Working data

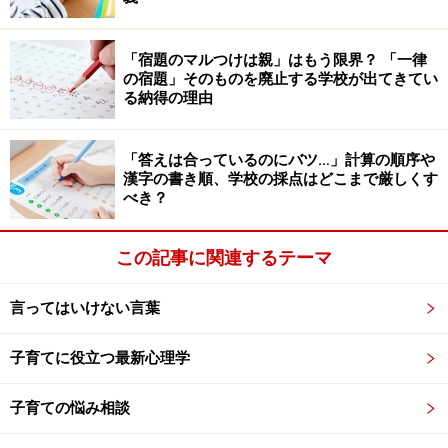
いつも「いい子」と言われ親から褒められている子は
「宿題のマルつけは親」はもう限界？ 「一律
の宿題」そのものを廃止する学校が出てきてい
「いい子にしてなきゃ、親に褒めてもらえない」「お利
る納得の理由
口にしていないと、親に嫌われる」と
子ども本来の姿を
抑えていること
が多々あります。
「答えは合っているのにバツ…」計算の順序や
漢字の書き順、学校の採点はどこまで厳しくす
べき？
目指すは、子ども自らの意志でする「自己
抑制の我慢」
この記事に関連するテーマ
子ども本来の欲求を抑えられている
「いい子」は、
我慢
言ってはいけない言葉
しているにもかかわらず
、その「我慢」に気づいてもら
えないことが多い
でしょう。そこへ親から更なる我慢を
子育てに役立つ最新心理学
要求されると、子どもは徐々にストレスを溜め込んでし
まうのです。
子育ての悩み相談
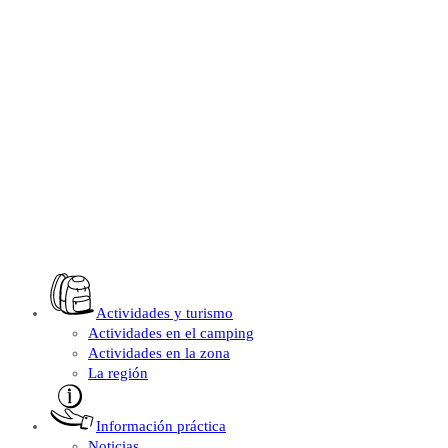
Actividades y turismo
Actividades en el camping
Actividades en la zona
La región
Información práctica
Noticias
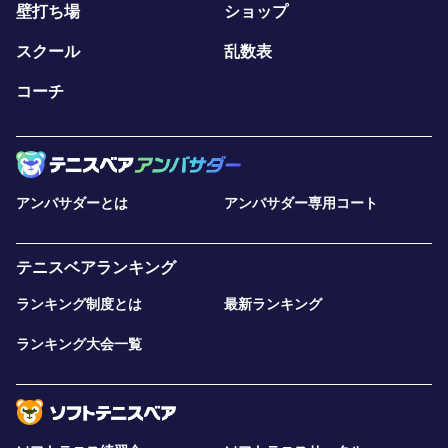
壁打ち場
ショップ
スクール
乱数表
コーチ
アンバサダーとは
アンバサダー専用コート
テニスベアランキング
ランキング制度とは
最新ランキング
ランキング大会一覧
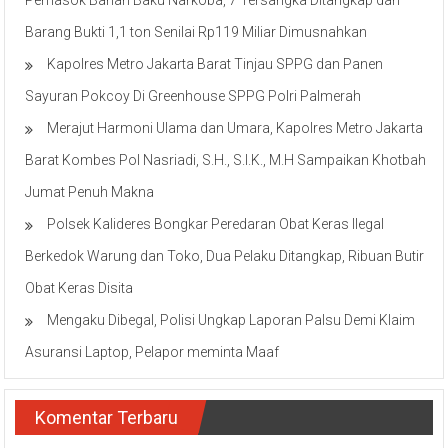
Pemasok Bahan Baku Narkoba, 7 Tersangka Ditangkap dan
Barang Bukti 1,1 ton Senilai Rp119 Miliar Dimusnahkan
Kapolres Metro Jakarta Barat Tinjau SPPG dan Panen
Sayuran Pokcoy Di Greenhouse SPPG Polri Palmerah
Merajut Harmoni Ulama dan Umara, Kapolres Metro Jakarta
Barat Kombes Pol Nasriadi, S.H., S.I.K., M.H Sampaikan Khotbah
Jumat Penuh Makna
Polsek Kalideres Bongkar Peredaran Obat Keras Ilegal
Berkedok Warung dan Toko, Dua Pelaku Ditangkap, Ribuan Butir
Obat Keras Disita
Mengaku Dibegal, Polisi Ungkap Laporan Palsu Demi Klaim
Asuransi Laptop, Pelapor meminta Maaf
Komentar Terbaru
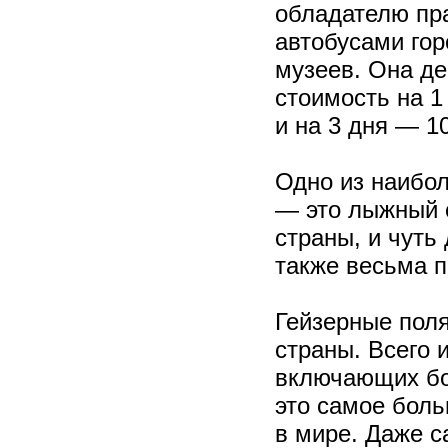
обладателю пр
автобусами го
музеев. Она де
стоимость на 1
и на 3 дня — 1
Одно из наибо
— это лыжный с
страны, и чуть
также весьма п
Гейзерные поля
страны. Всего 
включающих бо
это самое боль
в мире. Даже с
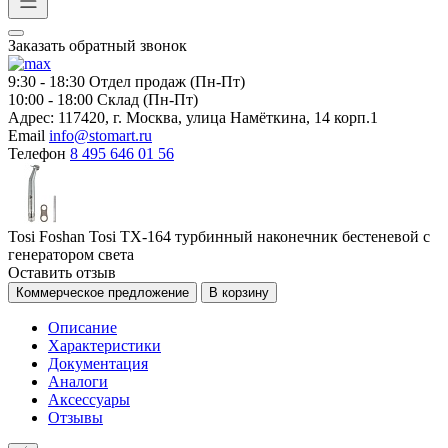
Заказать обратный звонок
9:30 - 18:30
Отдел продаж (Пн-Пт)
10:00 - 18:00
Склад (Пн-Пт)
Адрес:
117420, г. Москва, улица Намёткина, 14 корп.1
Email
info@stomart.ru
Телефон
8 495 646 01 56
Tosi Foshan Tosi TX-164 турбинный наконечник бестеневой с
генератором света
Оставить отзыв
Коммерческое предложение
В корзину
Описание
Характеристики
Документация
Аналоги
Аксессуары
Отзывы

---

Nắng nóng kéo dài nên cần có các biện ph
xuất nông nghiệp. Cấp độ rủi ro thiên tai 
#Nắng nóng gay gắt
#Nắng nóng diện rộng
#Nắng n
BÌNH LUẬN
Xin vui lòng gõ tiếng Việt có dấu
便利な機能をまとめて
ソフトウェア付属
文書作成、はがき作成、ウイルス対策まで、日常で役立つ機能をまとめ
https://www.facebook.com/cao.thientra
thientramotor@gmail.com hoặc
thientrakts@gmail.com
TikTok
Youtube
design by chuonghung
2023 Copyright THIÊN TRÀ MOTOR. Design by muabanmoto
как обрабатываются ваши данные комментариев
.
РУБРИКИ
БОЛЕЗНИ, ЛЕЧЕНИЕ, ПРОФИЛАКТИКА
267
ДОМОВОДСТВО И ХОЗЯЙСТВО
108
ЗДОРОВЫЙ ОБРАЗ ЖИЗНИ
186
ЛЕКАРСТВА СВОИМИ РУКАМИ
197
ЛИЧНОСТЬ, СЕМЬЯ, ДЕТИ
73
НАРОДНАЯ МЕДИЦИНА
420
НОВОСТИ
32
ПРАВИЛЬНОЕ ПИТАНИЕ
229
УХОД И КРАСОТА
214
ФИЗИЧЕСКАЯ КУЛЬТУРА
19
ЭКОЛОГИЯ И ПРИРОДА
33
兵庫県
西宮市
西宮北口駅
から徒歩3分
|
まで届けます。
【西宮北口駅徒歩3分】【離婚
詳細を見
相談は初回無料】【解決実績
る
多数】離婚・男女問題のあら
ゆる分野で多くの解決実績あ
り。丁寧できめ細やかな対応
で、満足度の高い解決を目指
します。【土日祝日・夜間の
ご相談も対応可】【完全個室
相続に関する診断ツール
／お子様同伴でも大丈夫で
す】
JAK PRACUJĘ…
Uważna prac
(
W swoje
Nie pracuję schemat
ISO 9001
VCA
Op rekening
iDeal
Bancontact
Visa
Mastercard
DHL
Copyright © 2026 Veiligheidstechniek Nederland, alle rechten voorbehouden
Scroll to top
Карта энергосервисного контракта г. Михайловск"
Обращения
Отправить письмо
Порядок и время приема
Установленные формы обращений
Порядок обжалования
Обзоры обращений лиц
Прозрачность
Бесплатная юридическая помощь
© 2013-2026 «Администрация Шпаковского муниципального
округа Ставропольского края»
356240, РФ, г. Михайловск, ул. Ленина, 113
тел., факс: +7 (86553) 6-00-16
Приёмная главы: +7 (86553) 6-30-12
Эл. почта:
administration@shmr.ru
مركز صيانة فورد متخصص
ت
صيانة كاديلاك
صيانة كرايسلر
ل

Task statement
Search the data for the word "Actividades" and copy each line where it appears.

Final answer
Actividades y turismo
Actividades en el camping
Actividades en la zona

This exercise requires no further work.